Peppermint Patty said...

i agree with andy, you should definetely check out scotland too. and take me with you, while you're at it!

Katie said...

Andrew - I can't believe I overlooked Wales! Thanks for pointing it out. Why was it wrong that I said "British accent"? I am just a lowly Yank, you'll have to forgive me because I apparently offended you when I said that. I still can't believe I forgot to put Wales on the list.

Jenny - First of all, it's Princess DianA and her sons name is William. I mean, if you want to marry the guy, at least know his name. And you should really know the difference between Diane and Diana. It's probably as big a deal as the difference between Jenn and Jen. Not that you would know how that feels, I'm just trying to give you an example.
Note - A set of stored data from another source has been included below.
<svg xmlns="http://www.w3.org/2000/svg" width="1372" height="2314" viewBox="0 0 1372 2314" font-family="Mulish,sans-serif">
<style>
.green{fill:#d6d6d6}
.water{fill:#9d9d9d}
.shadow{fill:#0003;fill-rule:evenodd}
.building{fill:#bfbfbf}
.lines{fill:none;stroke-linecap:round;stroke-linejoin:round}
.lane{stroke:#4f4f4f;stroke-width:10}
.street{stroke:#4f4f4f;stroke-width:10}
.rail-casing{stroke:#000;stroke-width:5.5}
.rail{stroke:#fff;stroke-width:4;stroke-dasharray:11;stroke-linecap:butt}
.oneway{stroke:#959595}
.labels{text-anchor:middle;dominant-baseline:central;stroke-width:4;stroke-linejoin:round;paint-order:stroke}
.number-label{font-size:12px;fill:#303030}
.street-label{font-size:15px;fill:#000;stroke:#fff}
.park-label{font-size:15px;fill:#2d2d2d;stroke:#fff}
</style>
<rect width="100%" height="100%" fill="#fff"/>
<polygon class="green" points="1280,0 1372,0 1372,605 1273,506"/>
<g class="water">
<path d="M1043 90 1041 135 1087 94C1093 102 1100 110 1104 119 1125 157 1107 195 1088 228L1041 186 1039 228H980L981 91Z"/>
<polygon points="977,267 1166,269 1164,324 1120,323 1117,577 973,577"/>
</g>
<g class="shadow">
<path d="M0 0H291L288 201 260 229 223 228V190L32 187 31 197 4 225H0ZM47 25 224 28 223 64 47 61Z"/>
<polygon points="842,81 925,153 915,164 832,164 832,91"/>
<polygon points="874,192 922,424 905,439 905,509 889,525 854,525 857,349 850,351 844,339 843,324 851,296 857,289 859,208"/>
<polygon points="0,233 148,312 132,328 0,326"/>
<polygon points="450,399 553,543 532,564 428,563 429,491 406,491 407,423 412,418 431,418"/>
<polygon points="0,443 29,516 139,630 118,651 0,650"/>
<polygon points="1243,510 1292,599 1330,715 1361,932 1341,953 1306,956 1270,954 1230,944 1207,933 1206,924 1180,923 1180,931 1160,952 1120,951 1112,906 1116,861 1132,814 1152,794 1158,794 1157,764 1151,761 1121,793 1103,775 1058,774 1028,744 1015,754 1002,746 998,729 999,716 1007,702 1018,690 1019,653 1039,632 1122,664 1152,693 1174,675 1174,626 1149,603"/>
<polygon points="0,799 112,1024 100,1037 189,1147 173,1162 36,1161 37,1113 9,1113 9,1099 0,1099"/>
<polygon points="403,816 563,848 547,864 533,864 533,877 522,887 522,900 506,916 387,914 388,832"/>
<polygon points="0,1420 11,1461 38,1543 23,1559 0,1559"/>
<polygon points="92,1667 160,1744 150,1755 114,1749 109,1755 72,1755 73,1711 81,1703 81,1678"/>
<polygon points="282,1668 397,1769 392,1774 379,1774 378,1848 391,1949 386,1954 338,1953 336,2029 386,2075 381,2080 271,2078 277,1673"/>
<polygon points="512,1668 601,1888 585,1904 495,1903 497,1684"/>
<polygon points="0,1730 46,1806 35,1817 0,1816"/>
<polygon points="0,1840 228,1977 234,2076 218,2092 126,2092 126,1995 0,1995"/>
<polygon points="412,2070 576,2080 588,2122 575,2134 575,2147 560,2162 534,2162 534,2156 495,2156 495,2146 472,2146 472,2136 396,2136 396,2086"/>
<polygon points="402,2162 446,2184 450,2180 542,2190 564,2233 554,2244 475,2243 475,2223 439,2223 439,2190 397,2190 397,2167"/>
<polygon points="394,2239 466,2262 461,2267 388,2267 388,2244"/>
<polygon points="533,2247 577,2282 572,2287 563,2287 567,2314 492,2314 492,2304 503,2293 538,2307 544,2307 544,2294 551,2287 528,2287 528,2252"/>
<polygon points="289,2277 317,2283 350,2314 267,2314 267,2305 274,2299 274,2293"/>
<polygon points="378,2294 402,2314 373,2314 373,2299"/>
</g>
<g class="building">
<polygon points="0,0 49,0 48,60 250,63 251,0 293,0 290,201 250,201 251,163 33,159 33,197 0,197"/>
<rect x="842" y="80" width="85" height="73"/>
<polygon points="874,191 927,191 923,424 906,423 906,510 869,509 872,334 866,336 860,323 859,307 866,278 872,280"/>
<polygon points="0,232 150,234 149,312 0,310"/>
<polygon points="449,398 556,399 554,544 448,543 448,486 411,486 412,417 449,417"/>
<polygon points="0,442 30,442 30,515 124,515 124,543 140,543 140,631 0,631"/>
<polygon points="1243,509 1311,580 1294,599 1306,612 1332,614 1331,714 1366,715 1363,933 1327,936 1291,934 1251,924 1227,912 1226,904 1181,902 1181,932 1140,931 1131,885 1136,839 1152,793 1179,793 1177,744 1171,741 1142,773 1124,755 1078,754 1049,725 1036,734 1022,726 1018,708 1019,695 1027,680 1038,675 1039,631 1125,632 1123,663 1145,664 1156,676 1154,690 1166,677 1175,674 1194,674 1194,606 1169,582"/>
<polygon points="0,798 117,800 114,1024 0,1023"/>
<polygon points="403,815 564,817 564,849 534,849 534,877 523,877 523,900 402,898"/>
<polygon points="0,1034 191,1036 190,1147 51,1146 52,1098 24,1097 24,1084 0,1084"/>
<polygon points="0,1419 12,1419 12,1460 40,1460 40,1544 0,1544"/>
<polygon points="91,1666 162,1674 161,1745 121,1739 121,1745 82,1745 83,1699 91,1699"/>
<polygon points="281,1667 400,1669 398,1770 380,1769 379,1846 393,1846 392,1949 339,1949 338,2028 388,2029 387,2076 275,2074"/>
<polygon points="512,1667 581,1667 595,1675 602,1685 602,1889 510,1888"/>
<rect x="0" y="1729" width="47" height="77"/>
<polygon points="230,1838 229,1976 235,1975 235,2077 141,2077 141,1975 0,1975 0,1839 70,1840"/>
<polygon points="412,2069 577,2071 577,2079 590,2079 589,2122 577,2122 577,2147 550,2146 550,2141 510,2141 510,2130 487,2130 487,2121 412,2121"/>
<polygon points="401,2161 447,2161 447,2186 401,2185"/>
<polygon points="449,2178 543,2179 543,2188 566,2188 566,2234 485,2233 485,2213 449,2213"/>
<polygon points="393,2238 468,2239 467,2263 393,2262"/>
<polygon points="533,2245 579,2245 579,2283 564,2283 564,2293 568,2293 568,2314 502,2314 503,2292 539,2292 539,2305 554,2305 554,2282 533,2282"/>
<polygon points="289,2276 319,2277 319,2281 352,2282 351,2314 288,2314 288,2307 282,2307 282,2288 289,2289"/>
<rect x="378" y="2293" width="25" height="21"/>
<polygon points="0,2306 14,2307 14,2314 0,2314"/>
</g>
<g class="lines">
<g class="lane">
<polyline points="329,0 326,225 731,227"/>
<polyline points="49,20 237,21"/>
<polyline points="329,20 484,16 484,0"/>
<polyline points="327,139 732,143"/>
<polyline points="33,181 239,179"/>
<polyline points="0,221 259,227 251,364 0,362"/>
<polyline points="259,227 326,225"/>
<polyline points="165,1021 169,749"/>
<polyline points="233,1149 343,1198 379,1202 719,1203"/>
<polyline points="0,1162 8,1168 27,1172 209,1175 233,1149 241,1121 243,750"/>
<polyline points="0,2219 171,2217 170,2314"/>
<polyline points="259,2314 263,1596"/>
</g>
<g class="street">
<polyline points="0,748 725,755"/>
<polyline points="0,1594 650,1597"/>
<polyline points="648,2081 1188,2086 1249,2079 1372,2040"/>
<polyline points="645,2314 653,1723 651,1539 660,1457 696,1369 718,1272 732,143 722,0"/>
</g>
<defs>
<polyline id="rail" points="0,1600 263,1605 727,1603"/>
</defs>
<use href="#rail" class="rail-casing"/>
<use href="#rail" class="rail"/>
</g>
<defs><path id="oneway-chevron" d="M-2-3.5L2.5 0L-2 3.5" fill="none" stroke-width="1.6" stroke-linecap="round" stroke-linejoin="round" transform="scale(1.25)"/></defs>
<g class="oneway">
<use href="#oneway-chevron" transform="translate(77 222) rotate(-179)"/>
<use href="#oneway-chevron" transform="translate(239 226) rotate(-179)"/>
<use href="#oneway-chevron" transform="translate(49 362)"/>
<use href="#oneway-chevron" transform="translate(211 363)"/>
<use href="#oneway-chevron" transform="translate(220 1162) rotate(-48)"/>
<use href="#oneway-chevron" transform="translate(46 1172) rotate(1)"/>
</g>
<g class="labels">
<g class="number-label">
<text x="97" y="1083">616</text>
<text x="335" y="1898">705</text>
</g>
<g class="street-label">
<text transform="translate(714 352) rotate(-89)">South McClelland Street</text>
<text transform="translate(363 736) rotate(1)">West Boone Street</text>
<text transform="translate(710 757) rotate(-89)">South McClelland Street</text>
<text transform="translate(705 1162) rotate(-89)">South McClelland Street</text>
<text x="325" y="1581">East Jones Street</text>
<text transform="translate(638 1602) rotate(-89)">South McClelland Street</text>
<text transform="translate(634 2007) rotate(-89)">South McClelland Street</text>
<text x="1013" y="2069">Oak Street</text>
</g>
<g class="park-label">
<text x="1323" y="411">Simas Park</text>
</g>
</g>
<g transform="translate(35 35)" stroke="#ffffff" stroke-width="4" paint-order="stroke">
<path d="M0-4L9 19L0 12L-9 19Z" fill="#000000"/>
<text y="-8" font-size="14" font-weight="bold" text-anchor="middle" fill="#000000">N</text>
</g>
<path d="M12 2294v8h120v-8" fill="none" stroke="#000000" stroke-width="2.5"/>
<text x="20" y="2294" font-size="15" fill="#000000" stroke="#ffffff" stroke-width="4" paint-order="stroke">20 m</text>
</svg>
Zachary - Thanks for choosing my blog and making me feel special. You're number one in my book.

Bill - Screw you. I didn't want to go to Finland that bad anyways. Have fun in North Korea! I hear it's beautiful this time of year.

Patty - I heard Scotland's awful. Don't waste your time.

Cowe said...

Yeah Katie, it's true. Scotland is a waste of time, just ask Sara. She hated it here. For future reference, say English accents, or Irish accents. I forgive you.

Jenn said...

It was a fuckin' typo! Or not, but did you have to point it out for the whole world to know. Thanks bitch. PRINCESS DIANA! There, all better now.

Andrew, quit being all emotional about it or cry about it.

Cowe said...

Quit being emotional, or cry about it? Make up your mind woman, and stop hating me. HAHAHAHAHAHA Princess Diane HAHAHAHAHAHA both the princes are ugly fuckers too, just get a group of people together to pay rent, and you could have your very own castle to play princess in.

Bill B. said...


Jay said...

you have to translate what shes from de kenoshan speak, dontcha know.

and haven't I warned you about australia enough yet? the people there are treacherous. especially the females.

Jay said...

oh yeah and you're supposed to hook me up with emily cause shes cute. shes got that come hither look in her eyes like, "lube me up and touch my dirthole, big daddy."